Tuesday, August 23, 2011

Another Triennial Revisited article / review

I had the pleasure of meeting the writer from USC's Daily Gamecock at the opening reception. Quite an impressive newspaper for a college paper. Certainly better arts coverage than we get here at the Post & Courier.

Gallery patrons view the work of local artists, displayed in 701 Center for Contemporary Art’s “Triennial Revisited” exhibit. The work will be on display until Sept. 25.

Art tackles social issues in ‘Triennial Revisited’

Local gallery gives community creative retrospective with new exhibit
Mikelle Street

Tom Stanley’s uncertain, halting prose sets the tone for several pieces shown in the “Triennial Revisited” exhibit which opened Thursday at the 701 Center for Contemporary Art gallery of 701 Whaley St.

“Is this not deep enough for art. I mean that real high intellectual art. That art that is hard to understand. Is this too obvious. Is this not deep enough. WHAT IS DEEP ENOUGH. How deep is deep.”

These words comprised Stanley’s piece entitled “En Route to Hamlet,” one work among pieces from 18 different artists in the exhibit.

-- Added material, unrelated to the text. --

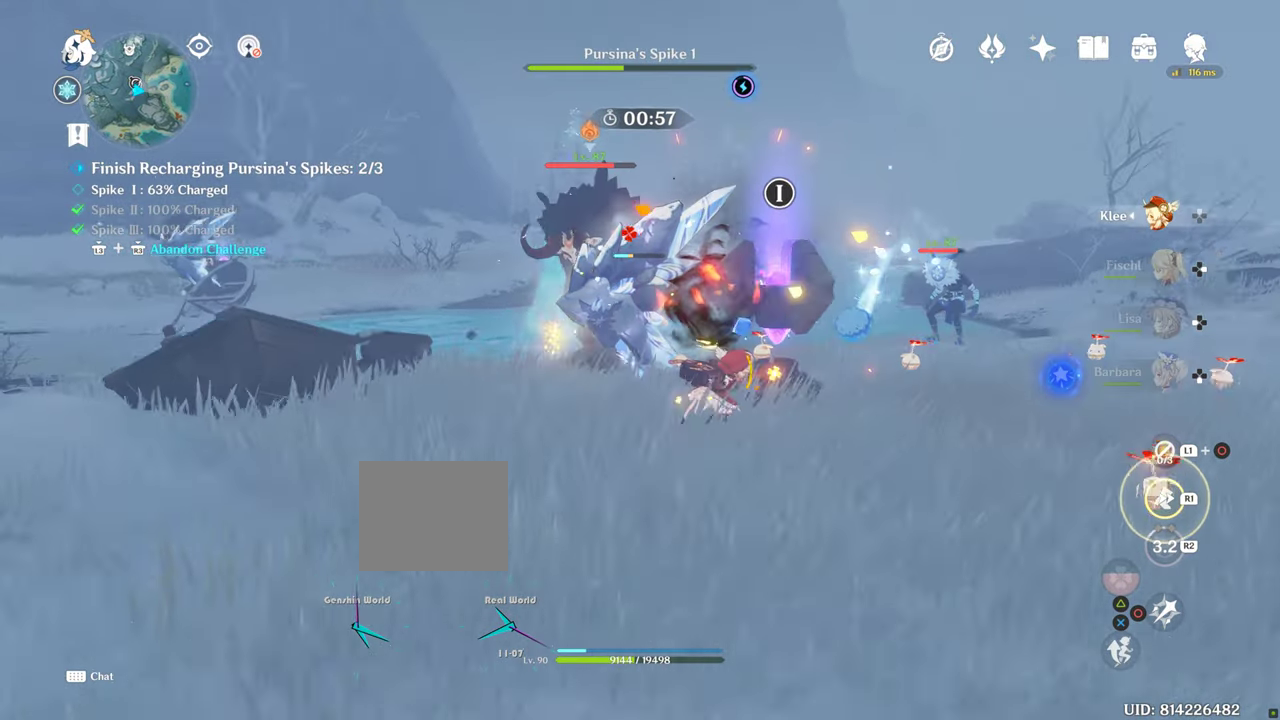
{"dt_ms": 500, "buttons": [], "left_stick": "up", "right_stick": "center", "events": []}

Dealing with healing, inadequacies and religion, Stanley’s piece is personal, as is evident in the handwritten, flowing script and small doodles scattered throughout. While most viewers didn’t take the time to actually read the long blocks of text, those who did found a stream of consciousness that seemed to constantly relapse on itself.

“Triennial Revisited” is a juried exhibition of pieces from the five South Carolina “Triennial” exhibitions organized by the South Carolina Arts Commission and South Carolina State Museum between 1992 and 2004. During those years, the “Triennial” was considered one of South Carolina’s most prestigious surveys of contemporary art. This exhibition was created to expose a new generation of artist patrons and admirers to the work of proven artists South Carolina artists.

“It’s a wonderful show, and part of the reason it is so wonderful is because it is a reprise of the ‘Triennials,’” said Brad Collins, chair of USC’s art department. “There’s a lot of quality artists showing who haven’t shown in a long time in Columbia.”

Collins was one of seven on the curatorial committee, composed of individuals who were involved with one or more of the five “Triennials.”

Stanley’s piece was not the only one from the 1998 “Triennial” that was revisited. John Acorn’s “As a Lure No. 1” was presented as well. A part of a series of pieces created from a 3-inch image of a camouflage suite in the newspaper that the artist blew up into a 7-foot, three-dimensional figure, the piece is made of wood, metal and cloth and features the figure with enlarged fishing lures hanging like scales off its body.

Envisioned by the artist to be presented at much higher than possible at the 701 CCA gallery (Acorn prefers the piece to hang above the heads of viewers as though the piece were a lure floating above a fish in the ocean), the piece certainly makes a powerful impact in the space.

One of the more political pieces was Colin Quashie’s, which was presented in the 1992 “Triennial.” A mixed media piece entitled “Blackbored” read, “ALL COURSES CANCELED DUE TO LOW ENROLLMENT — NONCREDIT COURSES AVAILABLE AT THE DEPT. OF CORRECTIONS,” written by Professor P. Rolle for his African American Studies class.

Quashie said that he frequently changes what’s written on the blackboard of his piece.

“My last one was about ‘racialgebra,’” Quashie said. “‘What’s the value of a
n------?’ was the question.”

The question caused some to answer via the notepad set on the lone desk that comprises one component of the pieces.

With more than 250 guests coming out for the opening reception, “Triennial Revisited” provides an educational look back to some of the forgotten artists of our state while prompting the art scene to get ready for 701’s South Carolina Biennial set to debut on Oct. 6.

The “Triennial Revisited” exhibit will run through Sept. 25.

Pieces currently featured in the exhibit were in previous “Triennial” exhibitions between 1992 and 2004. The work powerfully represents various social issues in Columbia.